As I stood waiting, wet and shivering, I became distracted by the opening race ceremony. Distractions can sometimes be a blessing, and this one was just that. The ceremony started with an Italian woman singing the ballad “Never Enough” from the movie, The Greatest Showman.

It was such a distraction that, even days later, I’m still scratching my head! If someone can enlighten me on the significance of that song and how it relates to a marathon, please let me know so that I can live out the rest of my life in peace. (Ha!) I can understand the relevance of the Italian national anthem, the next song, but “Never Enough”?

Despite the odd song choice and the rain, I couldn’t help but be impressed by how organized the race was. The course starts at the Coliseum, goes out to Vatican City, and returns to the Coliseum. It’s one of the most scenic courses I have experienced. At one point, I literally gasped with amazement. The sights were that incredible. Though the cobblestones were a challenge, they only comprised about a fourth of the course. The “tourists in the way” problem that I had heard about from prior participants was not an issue this year. Almost the entire route was lined with fencing to separate the tourists / spectators from us runners. I have a feeling race organizers have worked hard over the years to improve this aspect. I must admit. It is one of my favorite races to date.

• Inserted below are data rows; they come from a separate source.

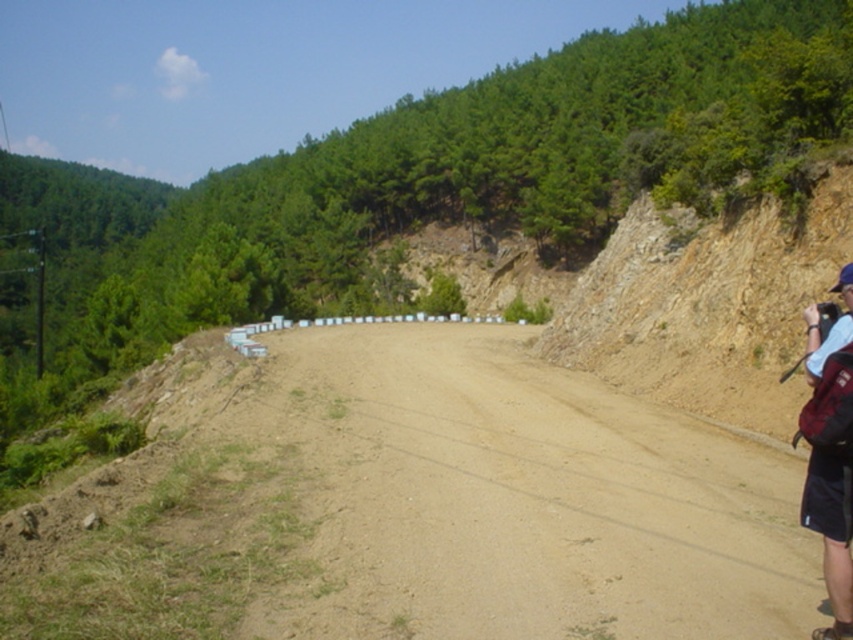
Question: Is brown sandy dirt track at center to the left of dark blue backpack at right from the viewer's perspective?

Choices:
 (A) yes
 (B) no

Answer: (A)

Question: Where is brown sandy dirt track at center located in relation to dark blue backpack at right in the image?

Choices:
 (A) right
 (B) left

Answer: (B)

Question: Does brown sandy dirt track at center have a smaller size compared to dark blue backpack at right?

Choices:
 (A) yes
 (B) no

Answer: (B)

Question: Which of the following is the closest to the observer?

Choices:
 (A) brown sandy dirt track at center
 (B) dark blue backpack at right

Answer: (B)

Question: Among these objects, which one is nearest to the camera?

Choices:
 (A) dark blue backpack at right
 (B) brown sandy dirt track at center

Answer: (A)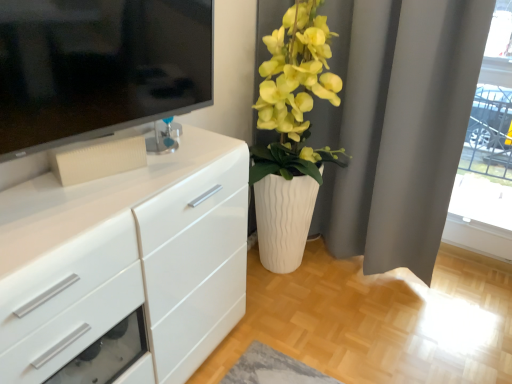
This screenshot has height=384, width=512. What are the coordinates of `free spot in front of white matte curtain at upper right` in the screenshot? It's located at (355, 330).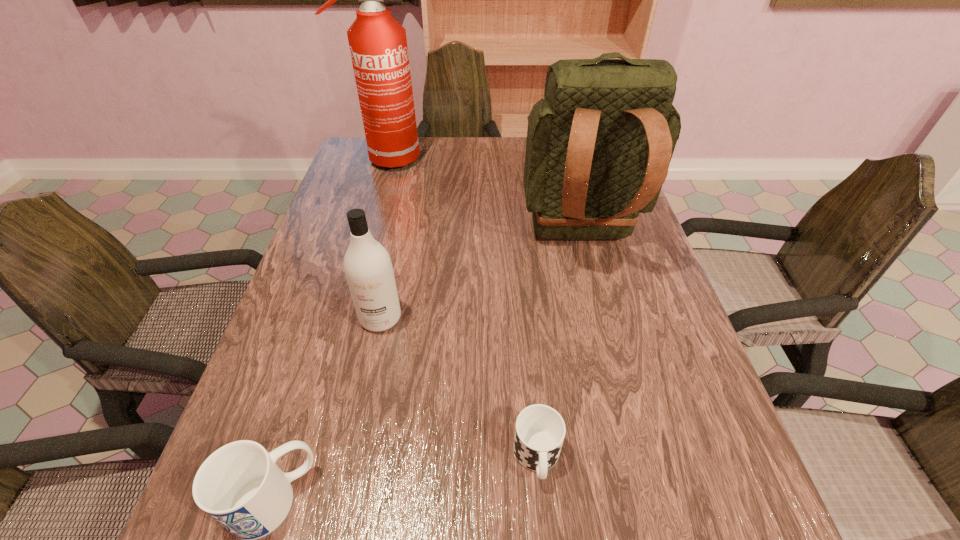
What are the coordinates of `fire extinguisher` in the screenshot? It's located at (378, 45).

Where is `the tallest object`? This screenshot has height=540, width=960. the tallest object is located at coordinates (378, 45).

You are a GUI agent. You are given a task and a screenshot of the screen. Output one action in this format:
    pyautogui.click(x=<x>, y=<y>)
    Task: Click on the second tallest object
    The height and width of the screenshot is (540, 960).
    Given the screenshot: What is the action you would take?
    pyautogui.click(x=599, y=145)

Where is `the second farthest object`? The height and width of the screenshot is (540, 960). the second farthest object is located at coordinates (599, 145).

I want to click on the third nearest object, so click(x=368, y=269).

Find the location of a particular element. Image resolution: width=960 pixels, height=540 pixels. shampoo is located at coordinates (368, 269).

Where is `cup`? cup is located at coordinates (540, 430).

This screenshot has width=960, height=540. What are the coordinates of `blank space located 0.370m at the nozzle of the fire extinguisher` in the screenshot? It's located at (x=536, y=160).

Identify the location of vacant position located 0.400m on the back of the second farthest object. (635, 450).

The width and height of the screenshot is (960, 540). In order to click on vacant region located on the front-facing side of the third nearest object in this screenshot , I will do `click(353, 447)`.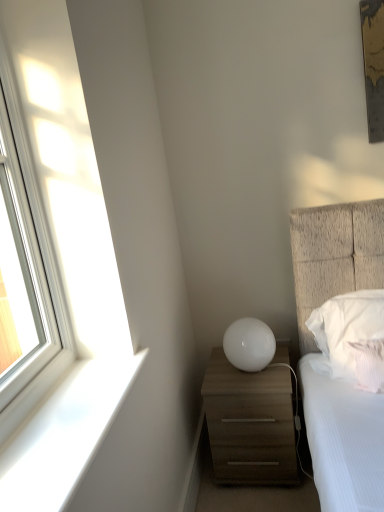
Question: From the image's perspective, is matte wood chest of drawers at lower right on white textured pillow at right, arranged as the first pillow when viewed from the front?

Choices:
 (A) no
 (B) yes

Answer: (A)

Question: Does matte wood chest of drawers at lower right have a smaller size compared to white textured pillow at right, arranged as the first pillow when viewed from the front?

Choices:
 (A) no
 (B) yes

Answer: (A)

Question: Can you confirm if matte wood chest of drawers at lower right is taller than white textured pillow at right, arranged as the first pillow when viewed from the front?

Though I had no time goal, I was thrilled to cross the finish line with a time under 4 hours (3:57:04). The authentic cheers of “bravo” were only outshined by the elaborate medal that was hung around my neck. I’m not sure if it is a special medal to commemorate the 25th year of Rome Marathon, but out of the 164 marathon medals in my collection, it is probably my favorite.

Knowing I had just a few more hours left in the spectacular city of Rome, I continued my sightseeing immediately after finishing race. With real Italian gelato in hand (who needs Starbucks when you have gelato?!?), I made my way to Castel Sant’ Angelo. Though not as iconic as the Coliseum and the Vatican, I found myself just as impressed by the architecture and history of the castle. The tour of this castle was a really nice ending to a day that I’ll always remember.

In closing, I’d like to say thank you to Allen for my great experience in Jerusalem … I mean Rome. Ha!

Also, grazie to Rome Marathon organizers and volunteers and the people of the Eternal City. You, Rome, were “more than enough” to make a memory of a lifetime.